## Texto dado


—Inicialmente rechazó dirigirla.

—Así es. un par de veces, hasta que me presentaron una nueva versión del guion en la que finalmente quedaba claro que Hasta el último hombre en realidad no es una película de guerra sino una historia de amor. Desmond encarna la esencia del amor al prójimo: está literalmente dispuesto a dar su vida por los demás.

—La película rinde tributo a un pacifista pero se recrea en las escenas bélicas. ¿No es eso contradictorio?

—Es una película antibelicista. La guerra es algo odioso, en eso coincidimos todos. También es un tributo a los soldados y quisiera que, al verla, la gente comprenda que es necesario que cuidemos de los veteranos de guerra. Vuelven a casa y sufren el síndrome de estrés postraumático y muchos acaban suicidándose. Es cierto que hacer una película bélica siempre es peligroso, porque al escenificar la guerra siempre acabas haciendo espectáculo, y por eso puede parecer que estás glorificando la violencia aunque tu objetivo no sea ese. Espero no haber caído en esa trampa.

—Pero su filme es muy violento.

—Sí, pero la guerra real lo es mucho más. Nos hemos quedado cortos. Yo mismo vi imágenes reales de la segunda guerra mundial que me revolvieron las tripas. Al rodar me puse límites muy claros, hubo cosas que no mostré para no aterrorizar al público. Por otra parte, es necesario mostrar cierto nivel de brutalidad para dejar claro lo infernal que es el campo de batalla y el coraje que hace falta para enfrentarse a él.

—¿Qué otros retos le plantearon esas escenas?

—Cuando filmas una secuencia de batalla debes tener una gran claridad espacial. El campo de batalla es un caos, pero aun así el espectador debe saber en todo momento quién es quién, quién hace qué a quién, por qué sucede lo que sucede. Y eso es muy difícil. La mayoría de las películas de acción, todas esas historias de superhéroes, son simple ruido.

—¿No cree que, de algún modo, Doss es también un superhéroe?

## Tarea práctica 1
Indique si cada afirmación concuerda con la entrevista sobre Hasta el último hombre: (a) El entrevistado aceptó dirigir la película en cuanto se la propusieron. (b) Al rodar, el entrevistado dejó sin mostrar algunas cosas para no aterrorizar al público. (c) Para el entrevistado, la mayoría de las historias de superhéroes logran una gran claridad espacial. Responda sí o no y cite las palabras del texto que lo deciden.
## Tarea práctica 2
Según la entrevista sobre Hasta el último hombre, ¿qué síndrome sufren los veteranos de guerra cuando vuelven a casa?

## Extractos del listado
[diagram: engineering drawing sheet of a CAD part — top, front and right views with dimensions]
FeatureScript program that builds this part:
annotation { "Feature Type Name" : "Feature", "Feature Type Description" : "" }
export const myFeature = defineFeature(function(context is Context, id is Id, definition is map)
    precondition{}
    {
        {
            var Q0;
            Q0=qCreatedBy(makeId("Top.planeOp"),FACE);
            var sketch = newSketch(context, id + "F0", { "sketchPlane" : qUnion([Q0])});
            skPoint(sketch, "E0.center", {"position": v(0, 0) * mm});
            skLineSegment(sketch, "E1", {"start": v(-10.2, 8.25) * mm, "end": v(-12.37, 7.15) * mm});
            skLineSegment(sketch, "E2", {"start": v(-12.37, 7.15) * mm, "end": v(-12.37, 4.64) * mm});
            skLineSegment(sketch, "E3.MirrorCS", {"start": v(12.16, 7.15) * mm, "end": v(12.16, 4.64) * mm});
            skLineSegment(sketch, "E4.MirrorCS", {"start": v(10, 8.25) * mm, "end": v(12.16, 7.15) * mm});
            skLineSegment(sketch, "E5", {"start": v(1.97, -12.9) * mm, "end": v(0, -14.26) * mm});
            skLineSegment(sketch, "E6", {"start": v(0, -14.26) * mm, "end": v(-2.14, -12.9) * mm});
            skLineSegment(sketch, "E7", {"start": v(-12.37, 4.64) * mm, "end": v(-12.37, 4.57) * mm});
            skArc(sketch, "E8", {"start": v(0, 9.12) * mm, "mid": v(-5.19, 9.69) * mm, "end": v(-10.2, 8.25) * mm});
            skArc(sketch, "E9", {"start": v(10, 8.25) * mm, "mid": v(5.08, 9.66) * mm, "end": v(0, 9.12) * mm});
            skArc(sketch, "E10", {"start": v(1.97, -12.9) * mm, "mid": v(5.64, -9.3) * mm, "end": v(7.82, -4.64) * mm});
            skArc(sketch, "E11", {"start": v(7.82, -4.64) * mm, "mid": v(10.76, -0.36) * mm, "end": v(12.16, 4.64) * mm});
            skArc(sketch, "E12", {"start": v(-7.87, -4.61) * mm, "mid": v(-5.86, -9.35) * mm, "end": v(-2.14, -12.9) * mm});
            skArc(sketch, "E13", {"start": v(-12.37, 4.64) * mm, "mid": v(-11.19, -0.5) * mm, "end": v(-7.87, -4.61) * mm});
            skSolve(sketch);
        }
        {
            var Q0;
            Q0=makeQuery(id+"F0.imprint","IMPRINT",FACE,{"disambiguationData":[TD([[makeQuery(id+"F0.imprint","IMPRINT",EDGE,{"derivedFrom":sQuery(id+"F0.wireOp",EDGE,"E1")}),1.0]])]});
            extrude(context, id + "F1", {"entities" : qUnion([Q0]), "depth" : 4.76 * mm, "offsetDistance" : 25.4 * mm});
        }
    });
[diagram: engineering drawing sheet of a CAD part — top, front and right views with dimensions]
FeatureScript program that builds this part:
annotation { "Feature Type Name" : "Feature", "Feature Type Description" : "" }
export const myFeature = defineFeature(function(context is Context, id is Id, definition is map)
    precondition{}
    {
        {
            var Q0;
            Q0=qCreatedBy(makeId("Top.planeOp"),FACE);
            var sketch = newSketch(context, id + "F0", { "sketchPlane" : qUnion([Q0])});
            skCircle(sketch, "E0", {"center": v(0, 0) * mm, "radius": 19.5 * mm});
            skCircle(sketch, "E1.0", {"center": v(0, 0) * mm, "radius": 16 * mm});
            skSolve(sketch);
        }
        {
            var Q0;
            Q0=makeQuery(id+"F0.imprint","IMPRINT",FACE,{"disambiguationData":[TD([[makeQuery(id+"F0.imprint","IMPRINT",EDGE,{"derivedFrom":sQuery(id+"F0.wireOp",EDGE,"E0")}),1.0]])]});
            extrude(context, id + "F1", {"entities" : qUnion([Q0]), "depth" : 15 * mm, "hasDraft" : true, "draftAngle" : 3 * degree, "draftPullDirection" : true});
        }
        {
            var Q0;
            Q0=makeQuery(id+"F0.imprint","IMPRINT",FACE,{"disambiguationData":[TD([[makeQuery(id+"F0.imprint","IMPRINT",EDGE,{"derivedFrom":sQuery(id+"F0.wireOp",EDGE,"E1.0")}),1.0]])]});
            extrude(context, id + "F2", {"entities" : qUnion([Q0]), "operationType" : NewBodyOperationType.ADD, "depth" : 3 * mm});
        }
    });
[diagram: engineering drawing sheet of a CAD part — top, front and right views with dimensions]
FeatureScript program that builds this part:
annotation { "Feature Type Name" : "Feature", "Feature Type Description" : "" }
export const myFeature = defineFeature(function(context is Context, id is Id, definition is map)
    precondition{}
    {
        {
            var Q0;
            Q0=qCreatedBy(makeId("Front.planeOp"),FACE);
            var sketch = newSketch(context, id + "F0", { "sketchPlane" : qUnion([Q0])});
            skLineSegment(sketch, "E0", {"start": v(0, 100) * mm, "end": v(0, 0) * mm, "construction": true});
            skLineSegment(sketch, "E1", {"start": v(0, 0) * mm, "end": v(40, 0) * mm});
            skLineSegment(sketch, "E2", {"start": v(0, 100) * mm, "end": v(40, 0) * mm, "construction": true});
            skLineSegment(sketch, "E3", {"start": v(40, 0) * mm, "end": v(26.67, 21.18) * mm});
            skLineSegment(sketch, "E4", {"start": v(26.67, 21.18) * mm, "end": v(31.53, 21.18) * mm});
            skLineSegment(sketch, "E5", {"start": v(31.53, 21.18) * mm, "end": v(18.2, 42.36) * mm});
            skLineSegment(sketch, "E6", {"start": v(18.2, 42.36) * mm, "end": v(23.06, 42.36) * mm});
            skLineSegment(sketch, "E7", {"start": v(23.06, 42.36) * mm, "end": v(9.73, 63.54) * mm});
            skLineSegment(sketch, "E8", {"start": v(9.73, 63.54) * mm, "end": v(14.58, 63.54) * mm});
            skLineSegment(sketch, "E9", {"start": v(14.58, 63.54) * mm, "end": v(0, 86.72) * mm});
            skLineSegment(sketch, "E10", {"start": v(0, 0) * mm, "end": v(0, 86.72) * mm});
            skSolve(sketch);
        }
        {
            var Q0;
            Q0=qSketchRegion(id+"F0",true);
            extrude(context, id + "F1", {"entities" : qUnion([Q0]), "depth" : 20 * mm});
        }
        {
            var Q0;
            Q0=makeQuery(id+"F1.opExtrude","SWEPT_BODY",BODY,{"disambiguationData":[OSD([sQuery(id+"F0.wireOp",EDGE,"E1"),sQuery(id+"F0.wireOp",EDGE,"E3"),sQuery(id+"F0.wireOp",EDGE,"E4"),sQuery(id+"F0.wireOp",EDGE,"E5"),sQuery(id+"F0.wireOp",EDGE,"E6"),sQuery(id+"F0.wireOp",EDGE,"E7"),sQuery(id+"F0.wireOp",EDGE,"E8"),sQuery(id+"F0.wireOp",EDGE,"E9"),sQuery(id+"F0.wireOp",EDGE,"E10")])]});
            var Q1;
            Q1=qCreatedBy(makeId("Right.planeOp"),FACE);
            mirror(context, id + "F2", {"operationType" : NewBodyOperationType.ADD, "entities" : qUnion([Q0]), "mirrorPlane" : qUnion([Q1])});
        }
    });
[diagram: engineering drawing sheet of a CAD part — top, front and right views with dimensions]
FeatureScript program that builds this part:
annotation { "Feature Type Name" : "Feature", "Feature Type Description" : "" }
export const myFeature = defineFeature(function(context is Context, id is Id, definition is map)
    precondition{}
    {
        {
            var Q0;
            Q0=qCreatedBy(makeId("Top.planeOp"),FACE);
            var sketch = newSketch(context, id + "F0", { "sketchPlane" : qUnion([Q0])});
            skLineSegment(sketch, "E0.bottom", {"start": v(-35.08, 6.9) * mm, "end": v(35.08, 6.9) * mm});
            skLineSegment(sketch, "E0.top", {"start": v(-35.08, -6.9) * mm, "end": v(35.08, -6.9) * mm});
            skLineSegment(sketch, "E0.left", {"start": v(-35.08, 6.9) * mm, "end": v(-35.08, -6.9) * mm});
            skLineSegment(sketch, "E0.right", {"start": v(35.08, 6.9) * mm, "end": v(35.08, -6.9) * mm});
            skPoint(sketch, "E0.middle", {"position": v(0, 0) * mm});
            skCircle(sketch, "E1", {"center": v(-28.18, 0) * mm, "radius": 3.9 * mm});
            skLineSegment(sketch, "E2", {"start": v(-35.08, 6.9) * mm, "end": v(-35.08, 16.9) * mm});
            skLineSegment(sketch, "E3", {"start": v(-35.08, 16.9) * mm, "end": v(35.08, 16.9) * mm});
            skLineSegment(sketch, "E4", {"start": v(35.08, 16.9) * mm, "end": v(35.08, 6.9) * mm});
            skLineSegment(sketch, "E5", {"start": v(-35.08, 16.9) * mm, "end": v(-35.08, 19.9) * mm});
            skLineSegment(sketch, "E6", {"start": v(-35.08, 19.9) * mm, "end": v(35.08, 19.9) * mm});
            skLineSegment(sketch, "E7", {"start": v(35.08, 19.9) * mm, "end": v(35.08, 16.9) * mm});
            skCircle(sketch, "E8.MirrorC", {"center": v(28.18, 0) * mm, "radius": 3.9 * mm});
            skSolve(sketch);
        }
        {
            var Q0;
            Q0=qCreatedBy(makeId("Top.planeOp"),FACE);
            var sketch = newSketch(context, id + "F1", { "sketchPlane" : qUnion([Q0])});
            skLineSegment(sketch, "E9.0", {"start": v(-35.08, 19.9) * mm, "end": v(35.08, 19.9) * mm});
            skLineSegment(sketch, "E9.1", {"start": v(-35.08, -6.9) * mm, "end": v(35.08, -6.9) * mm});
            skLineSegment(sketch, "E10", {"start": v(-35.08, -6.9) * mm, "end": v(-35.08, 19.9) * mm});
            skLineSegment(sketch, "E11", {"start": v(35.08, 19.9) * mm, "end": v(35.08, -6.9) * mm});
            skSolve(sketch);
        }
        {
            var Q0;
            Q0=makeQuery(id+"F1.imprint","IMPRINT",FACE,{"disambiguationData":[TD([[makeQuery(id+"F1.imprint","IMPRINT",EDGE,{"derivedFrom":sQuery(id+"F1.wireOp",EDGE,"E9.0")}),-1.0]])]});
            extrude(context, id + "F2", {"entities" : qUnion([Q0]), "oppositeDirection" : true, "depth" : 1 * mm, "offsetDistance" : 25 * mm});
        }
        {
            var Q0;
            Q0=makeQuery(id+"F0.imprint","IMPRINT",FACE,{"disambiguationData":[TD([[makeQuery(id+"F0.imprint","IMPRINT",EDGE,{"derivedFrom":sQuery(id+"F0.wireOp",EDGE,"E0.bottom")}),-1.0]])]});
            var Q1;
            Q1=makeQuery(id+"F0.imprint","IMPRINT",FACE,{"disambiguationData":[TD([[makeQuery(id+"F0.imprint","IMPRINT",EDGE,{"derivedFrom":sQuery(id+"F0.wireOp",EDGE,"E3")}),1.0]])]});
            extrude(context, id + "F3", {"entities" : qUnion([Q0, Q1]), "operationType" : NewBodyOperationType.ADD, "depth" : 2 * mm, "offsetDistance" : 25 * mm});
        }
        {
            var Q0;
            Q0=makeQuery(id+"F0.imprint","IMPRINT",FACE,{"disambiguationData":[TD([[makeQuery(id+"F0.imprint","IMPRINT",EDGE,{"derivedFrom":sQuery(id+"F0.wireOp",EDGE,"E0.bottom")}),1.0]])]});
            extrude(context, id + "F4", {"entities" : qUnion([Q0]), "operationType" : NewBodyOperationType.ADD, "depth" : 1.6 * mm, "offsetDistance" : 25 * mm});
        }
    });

## Solución del ejercicio 1
(a) No: «hasta que me presentaron una nueva versión del guion».
(b) Sí: «hubo cosas que no mostré para no aterrorizar al público».
(c) No: «La mayoría de las películas de acción, todas esas historias de superhéroes, son simple ruido».

## Solución del ejercicio 2
Sufren el síndrome de estrés postraumático.